In the days prior to the March 17 opposition demonstrations, at least four Internet providers in Kyrgyzstan - Kyrgyztelecom, Megaline, Aknet and Prohost - periodically blocked access to several websites, including Ferghana.Ru, Centrasia.Ru, White Sail (a website that had been edited by Gennady Pavluk, an opposition journalist who was murdered in December), Livejournal and Azzatyk (the Kyrgyz language service of Radio Free Europe/Radio Liberty (RFE/RL). In addition, local broadcasters stopped airing the radio program of RFE/RL, and the Kyrgyz national broadcaster stopped retransmission of the BBC news programs, citing "technical problems."

Other media freedoms have suffered considerable setbacks in recent months. In March alone, courts in Bishkek ordered the suspension of three opposition Kyrgyz language newspapers: Forum, Achyk Sayasat (Open Politics) and Nazar (Viewpoint). The prosecutor investigated complaints lodged by the government that these newspapers had insulted the president and called for the overthrow of the government. On April 1 financial police seized equipment in a raid on the Stan-TV offices, accusing the company of illegally using Microsoft software.

In February, a Kyrgyz court handed down five-year suspended sentences to two Kyrgyz policemen found guilty of beating a journalist, Almaz Tashiev, in 2009. Tashiev, 32, who worked for the independent newspaper "Agym" (Stream) in Osh, subsequently died as a result of the beating.

Pavluk, a leading journalist in Kyrgyzstan, died on December 22, 2009, six days after he was thrown from the sixth floor of an apartment building in Almaty, Kazakhstan. He was found unconscious with his hands and feet bound. Pavluk was the founder of the Kyrgyz edition of the Russian weekly Argumenty i Fakty, and of White Sail. Omurbek Tekebaev, leader of the opposition party Ata-Meken, said that Pavluk had started working on a website for the party prior to his death.

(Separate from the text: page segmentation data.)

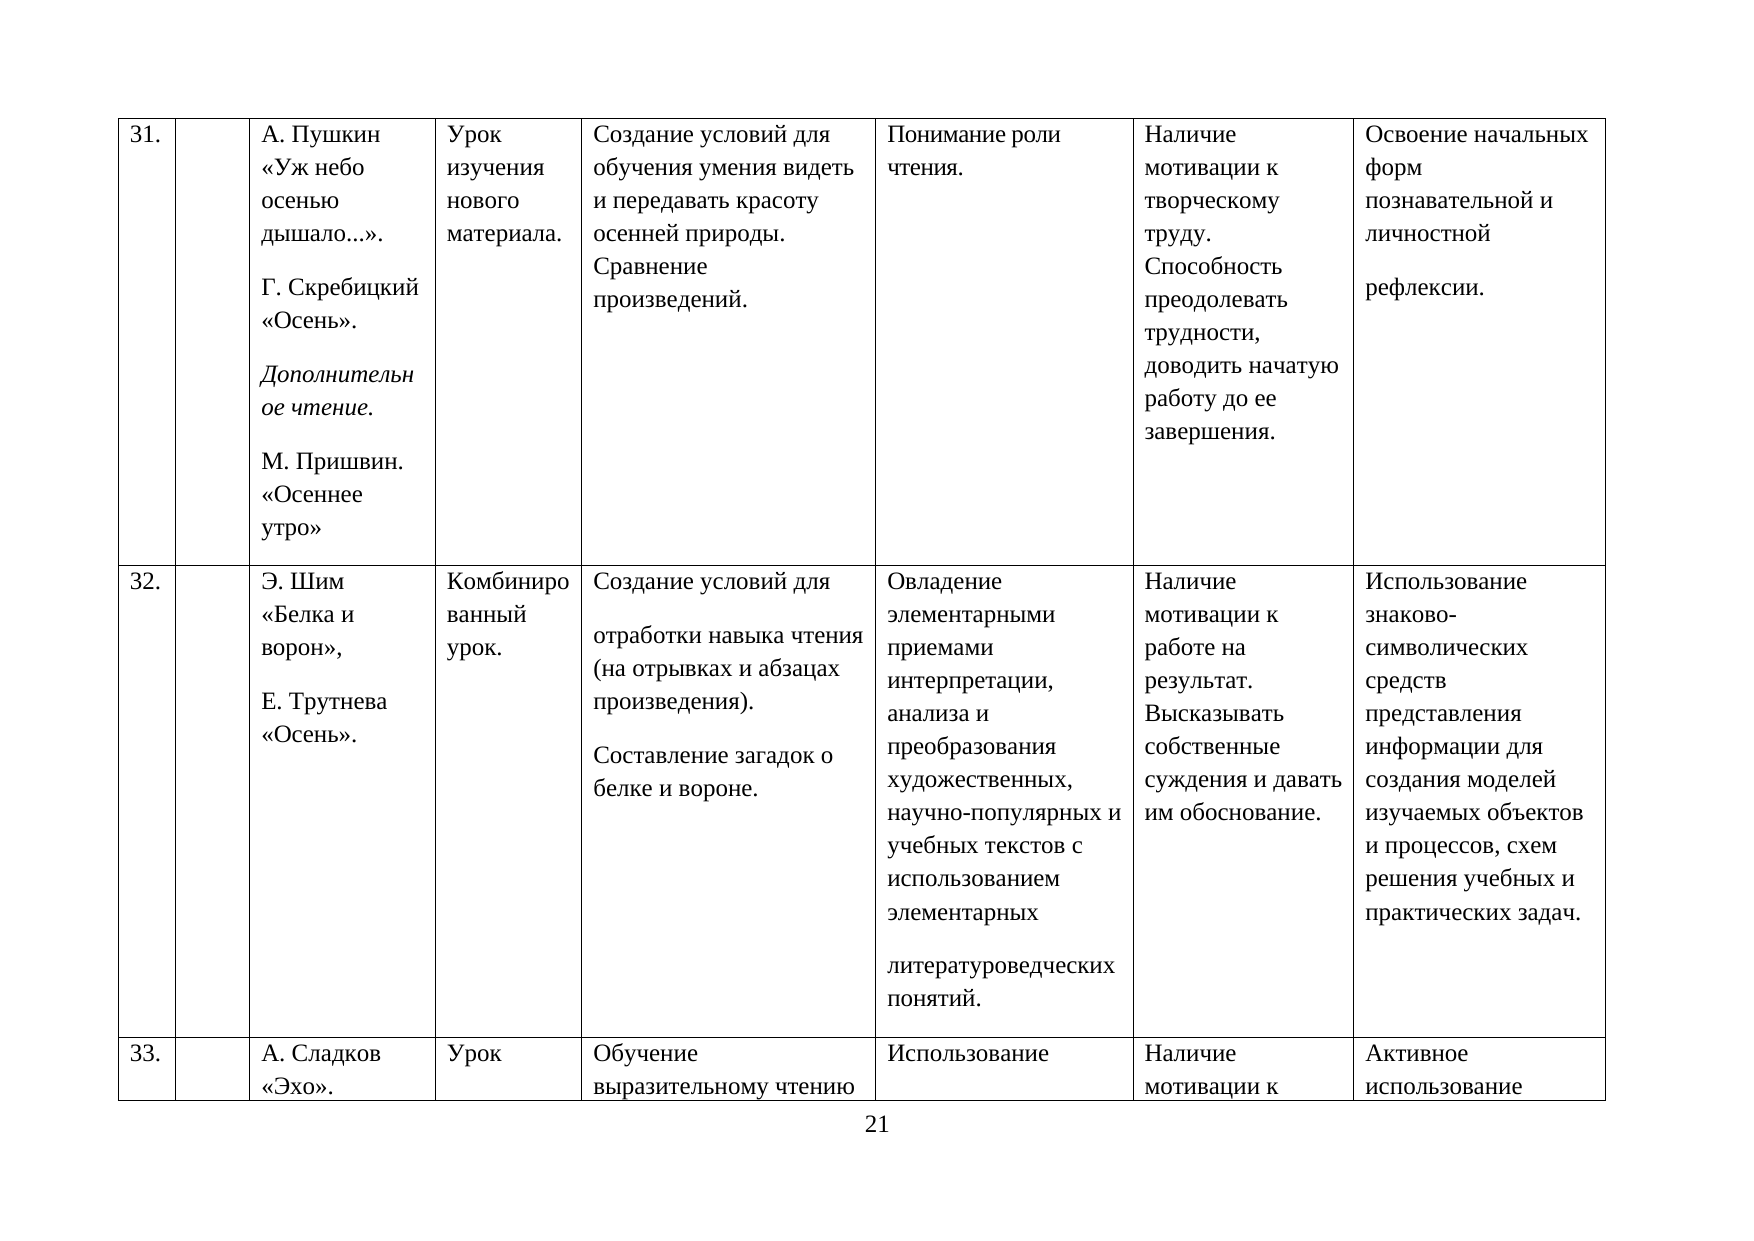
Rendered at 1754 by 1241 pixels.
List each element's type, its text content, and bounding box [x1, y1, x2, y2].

table_cell [176, 566, 249, 1037]
table_cell Создание условий для отработки навыка чтения (на отрывках и абзацах произведения). Составление загадок о белке и вороне. [582, 566, 875, 1037]
table_cell Освоение начальных форм познавательной и личностной рефлексии. [1354, 119, 1605, 565]
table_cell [250, 1038, 435, 1100]
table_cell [1134, 1038, 1353, 1100]
table_cell Овладение элементарными приемами интерпретации, анализа и преобразования художественных, научно-популярных и учебных текстов с использованием элементарных литературоведческих понятий. [876, 566, 1133, 1037]
table_cell 33. [119, 1038, 175, 1100]
table_cell Наличие мотивации к работе на результат. Высказывать собственные суждения и давать им обоснование. [1134, 566, 1353, 1037]
table_cell А. Пушкин «Уж небо осенью дышало...». Г. Скребицкий «Осень». Дополнительное чтение. М. Пришвин. «Осеннее утро» [250, 119, 435, 565]
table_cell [582, 1038, 875, 1100]
table_cell Создание условий для обучения умения видеть и передавать красоту осенней природы. Сравнение произведений. [582, 119, 875, 565]
table_cell Урок слушания. [436, 1038, 581, 1100]
table_cell Понимание роли чтения. [876, 119, 1133, 565]
table_cell 32. [119, 566, 175, 1037]
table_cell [1354, 1038, 1605, 1100]
table_cell Э. Шим «Белка и ворон», Е. Tpyтнeва «Осень». [250, 566, 435, 1037]
table_cell Использование знаково-символических средств представления информации для создания моделей изучаемых объектов и процессов, схем решения учебных и практических задач. [1354, 566, 1605, 1037]
table_cell Наличие мотивации к творческому труду. Способность преодолевать трудности, доводить начатую работу до ее завершения. [1134, 119, 1353, 565]
table_cell Комбинированный урок. [436, 566, 581, 1037]
table_cell [176, 119, 249, 565]
table_cell Урок изучения нового материала. [436, 119, 581, 565]
table_cell [176, 1038, 249, 1100]
table_cell 31. [119, 119, 175, 565]
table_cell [876, 1038, 1133, 1100]
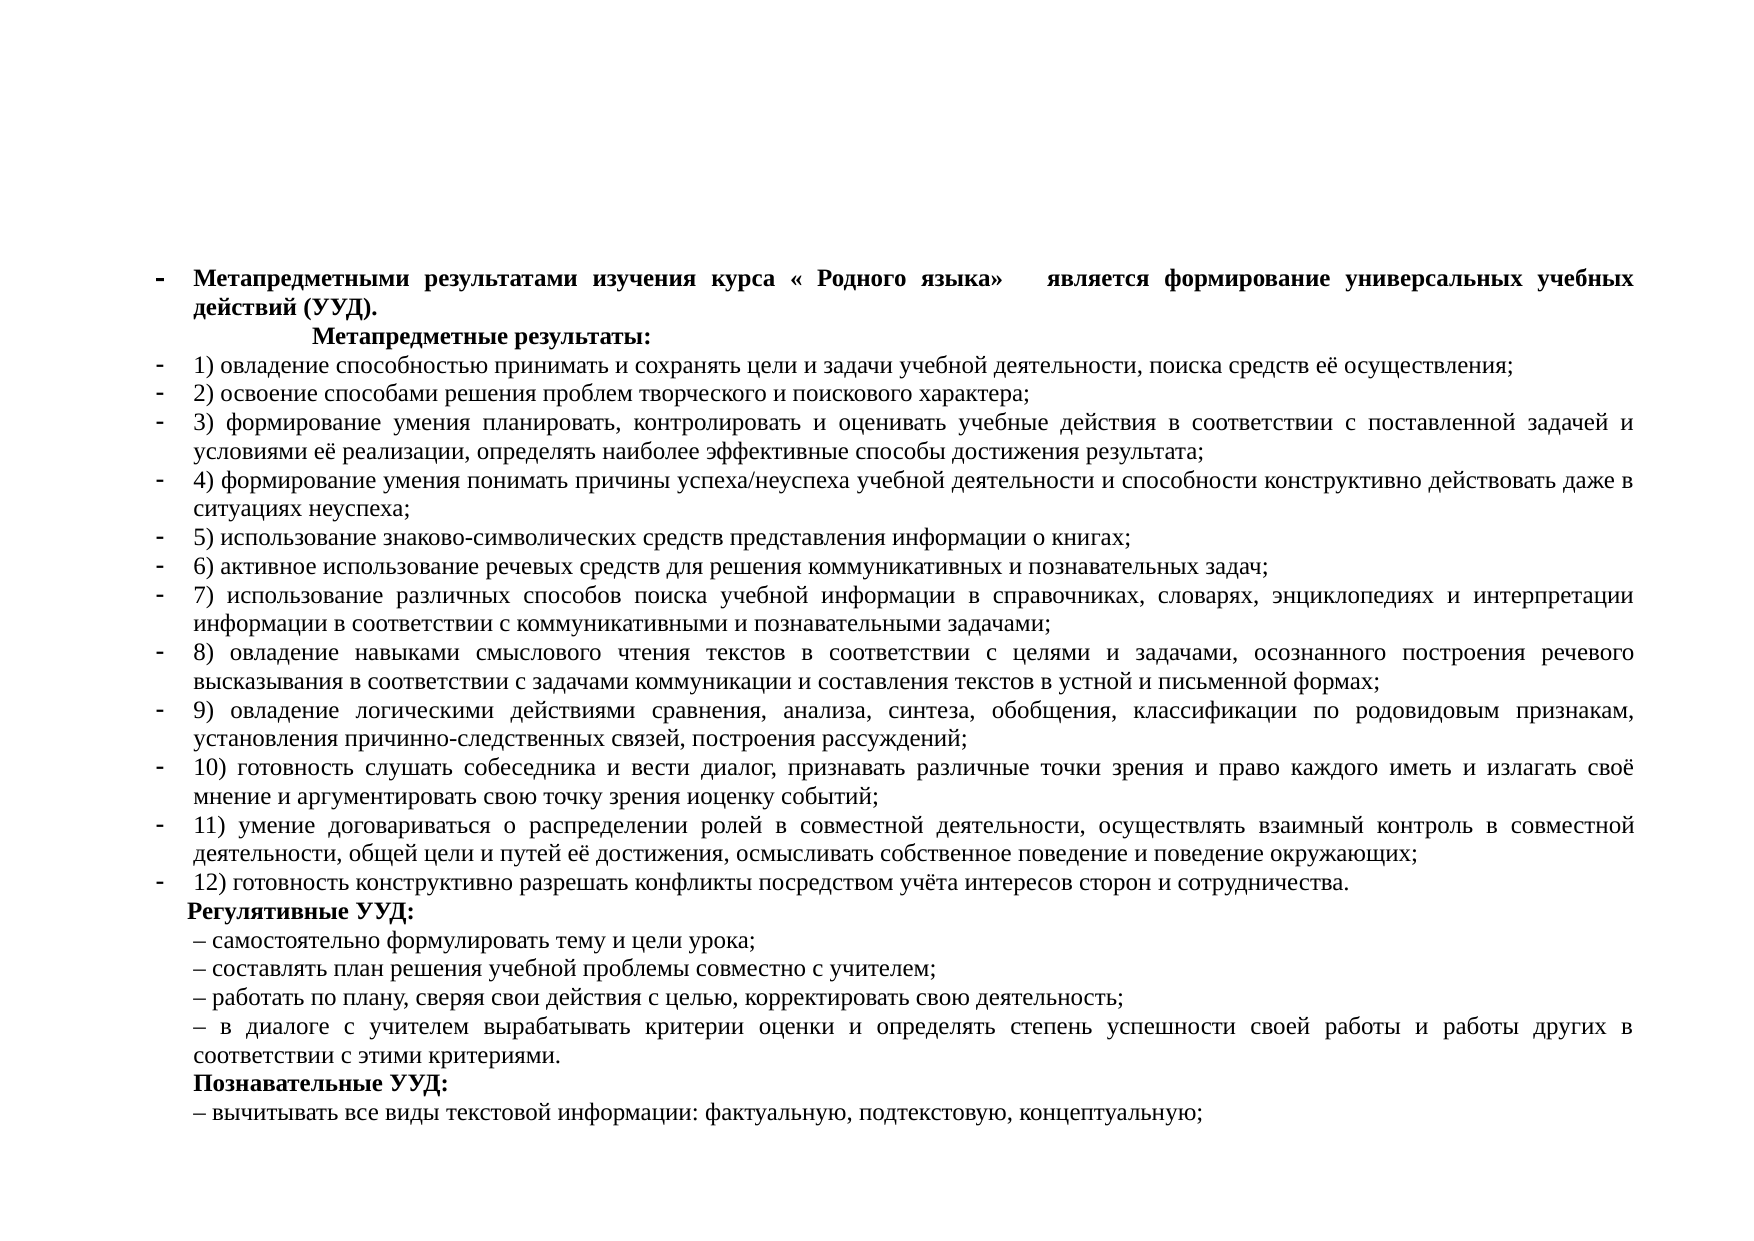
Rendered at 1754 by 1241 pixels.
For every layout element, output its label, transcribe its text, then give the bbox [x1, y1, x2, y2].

list Метапредметными результатами изучения курса « Родного языка» является формирование универсальных учебных действий (УУД). [156, 263, 1636, 321]
list – работать по плану, сверяя свои действия с целью, корректировать свою деятельность; [193, 982, 1636, 1011]
list – вычитывать все виды текстовой информации: фактуальную, подтекстовую, концептуальную; [193, 1097, 1636, 1126]
list 10) готовность слушать собеседника и вести диалог, признавать различные точки зрения и право каждого иметь и излагать своё мнение и аргументировать свою точку зрения иоценку событий; [156, 752, 1636, 810]
list Регулятивные УУД: [118, 896, 1636, 925]
list 12) готовность конструктивно разрешать конфликты посредством учёта интересов сторон и сотрудничества. [156, 867, 1636, 896]
list 2) освоение способами решения проблем творческого и поискового характера; [156, 378, 1636, 407]
list Познавательные УУД: [193, 1068, 1636, 1097]
list 6) активное использование речевых средств для решения коммуникативных и познавательных задач; [156, 551, 1636, 580]
list 3) формирование умения планировать, контролировать и оценивать учебные действия в соответствии с поставленной задачей и условиями её реализации, определять наиболее эффективные способы достижения результата; [156, 407, 1636, 465]
list 11) умение договариваться о распределении ролей в совместной деятельности, осуществлять взаимный контроль в совместной деятельности, общей цели и путей её достижения, осмысливать собственное поведение и поведение окружающих; [156, 810, 1636, 867]
list – в диалоге с учителем вырабатывать критерии оценки и определять степень успешности своей работы и работы других в соответствии с этими критериями. [193, 1011, 1636, 1068]
list – самостоятельно формулировать тему и цели урока; [193, 925, 1636, 953]
list Метапредметные результаты: [193, 321, 1636, 350]
list – составлять план решения учебной проблемы совместно с учителем; [193, 953, 1636, 982]
list 1) овладение способностью принимать и сохранять цели и задачи учебной деятельности, поиска средств её осуществления; [156, 350, 1636, 378]
list 9) овладение логическими действиями сравнения, анализа, синтеза, обобщения, классификации по родовидовым признакам, установления причинно-следственных связей, построения рассуждений; [156, 695, 1636, 752]
list 7) использование различных способов поиска учебной информации в справочниках, словарях, энциклопедиях и интерпретации информации в соответствии с коммуникативными и познавательными задачами; [156, 580, 1636, 637]
list 8) овладение навыками смыслового чтения текстов в соответствии с целями и задачами, осознанного построения речевого высказывания в соответствии с задачами коммуникации и составления текстов в устной и письменной формах; [156, 637, 1636, 695]
list 5) использование знаково-символических средств представления информации о книгах; [156, 522, 1636, 551]
list 4) формирование умения понимать причины успеха/неуспеха учебной деятельности и способности конструктивно действовать даже в ситуациях неуспеха; [156, 465, 1636, 522]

In December, a journalist and a well-known political analyst were beaten in Bishkek. OnDecember 16, two men wearing police uniforms beat Aleksandr Evgrafov, a journalist with the BaltInfo, a Russian-language news agency. RFE/RL reported that the two men forced him into a car and warned him "not to write ‘bad things' about Kyrgyzstan." The political analyst, Aleksandr Knyazev, was beaten by unknown assailants, who stole his laptop computer. Knyazev, who works for the Commonwealth of Independent States Institute, had been critical of the government's foreign policy.